[Transcribed page contents]
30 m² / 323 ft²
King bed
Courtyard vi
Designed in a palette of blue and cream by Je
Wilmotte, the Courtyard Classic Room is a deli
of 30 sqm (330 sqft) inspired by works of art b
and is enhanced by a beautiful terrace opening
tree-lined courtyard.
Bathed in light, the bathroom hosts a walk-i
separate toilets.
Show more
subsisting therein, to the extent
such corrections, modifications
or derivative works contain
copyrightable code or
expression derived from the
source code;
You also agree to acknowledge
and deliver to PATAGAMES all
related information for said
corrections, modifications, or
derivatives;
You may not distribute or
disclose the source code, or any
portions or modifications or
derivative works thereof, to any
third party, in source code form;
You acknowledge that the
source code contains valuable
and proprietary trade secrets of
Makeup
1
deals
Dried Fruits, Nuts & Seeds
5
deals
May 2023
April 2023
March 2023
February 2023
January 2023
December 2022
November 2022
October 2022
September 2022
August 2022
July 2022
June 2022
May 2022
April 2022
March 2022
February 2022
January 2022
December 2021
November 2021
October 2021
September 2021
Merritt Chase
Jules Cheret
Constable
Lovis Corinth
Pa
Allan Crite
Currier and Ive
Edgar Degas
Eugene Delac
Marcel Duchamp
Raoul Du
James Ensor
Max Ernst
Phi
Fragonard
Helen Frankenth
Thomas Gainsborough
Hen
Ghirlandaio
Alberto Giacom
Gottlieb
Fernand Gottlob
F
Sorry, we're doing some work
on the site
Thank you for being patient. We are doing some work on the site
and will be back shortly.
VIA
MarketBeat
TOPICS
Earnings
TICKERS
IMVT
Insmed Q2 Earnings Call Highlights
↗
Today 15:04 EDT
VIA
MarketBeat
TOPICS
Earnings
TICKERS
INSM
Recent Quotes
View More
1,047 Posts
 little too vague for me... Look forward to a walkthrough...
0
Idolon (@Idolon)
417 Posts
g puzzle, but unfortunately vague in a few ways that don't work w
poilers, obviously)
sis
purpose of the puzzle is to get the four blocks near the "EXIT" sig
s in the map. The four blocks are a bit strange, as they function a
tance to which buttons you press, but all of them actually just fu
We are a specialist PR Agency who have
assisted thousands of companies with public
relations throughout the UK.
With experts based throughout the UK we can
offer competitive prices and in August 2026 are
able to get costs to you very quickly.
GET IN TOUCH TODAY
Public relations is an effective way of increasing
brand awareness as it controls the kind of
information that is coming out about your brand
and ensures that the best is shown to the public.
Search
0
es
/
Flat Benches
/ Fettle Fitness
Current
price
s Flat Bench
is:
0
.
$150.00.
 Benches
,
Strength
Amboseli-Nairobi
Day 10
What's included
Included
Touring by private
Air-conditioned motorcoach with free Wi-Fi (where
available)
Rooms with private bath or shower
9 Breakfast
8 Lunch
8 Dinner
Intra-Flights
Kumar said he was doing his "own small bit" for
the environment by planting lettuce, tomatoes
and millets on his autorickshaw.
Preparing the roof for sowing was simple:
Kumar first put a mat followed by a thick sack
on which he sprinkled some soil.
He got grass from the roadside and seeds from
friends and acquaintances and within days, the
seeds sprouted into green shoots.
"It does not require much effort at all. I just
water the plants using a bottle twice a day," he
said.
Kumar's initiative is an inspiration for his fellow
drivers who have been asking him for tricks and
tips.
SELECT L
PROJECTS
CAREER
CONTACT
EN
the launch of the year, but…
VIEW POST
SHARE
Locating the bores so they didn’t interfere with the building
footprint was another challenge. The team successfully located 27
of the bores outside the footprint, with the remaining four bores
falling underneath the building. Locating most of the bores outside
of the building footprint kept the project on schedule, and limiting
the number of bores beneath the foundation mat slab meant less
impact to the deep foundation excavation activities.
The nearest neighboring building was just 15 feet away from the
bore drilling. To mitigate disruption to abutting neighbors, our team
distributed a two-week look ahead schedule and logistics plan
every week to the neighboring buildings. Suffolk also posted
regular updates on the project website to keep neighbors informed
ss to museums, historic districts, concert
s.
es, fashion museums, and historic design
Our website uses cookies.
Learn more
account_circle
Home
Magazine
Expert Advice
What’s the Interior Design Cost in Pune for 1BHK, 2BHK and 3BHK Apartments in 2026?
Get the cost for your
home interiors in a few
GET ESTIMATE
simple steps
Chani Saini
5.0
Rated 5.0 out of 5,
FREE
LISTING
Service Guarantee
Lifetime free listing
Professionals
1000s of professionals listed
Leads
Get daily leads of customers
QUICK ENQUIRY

• **TASK REQUIREMENTS**
Wherever the word "Locating" appears in the data, return the whole line.

• **TASK ANSWER**
Locating the bores so they didn’t interfere with the building
falling underneath the building. Locating most of the bores outside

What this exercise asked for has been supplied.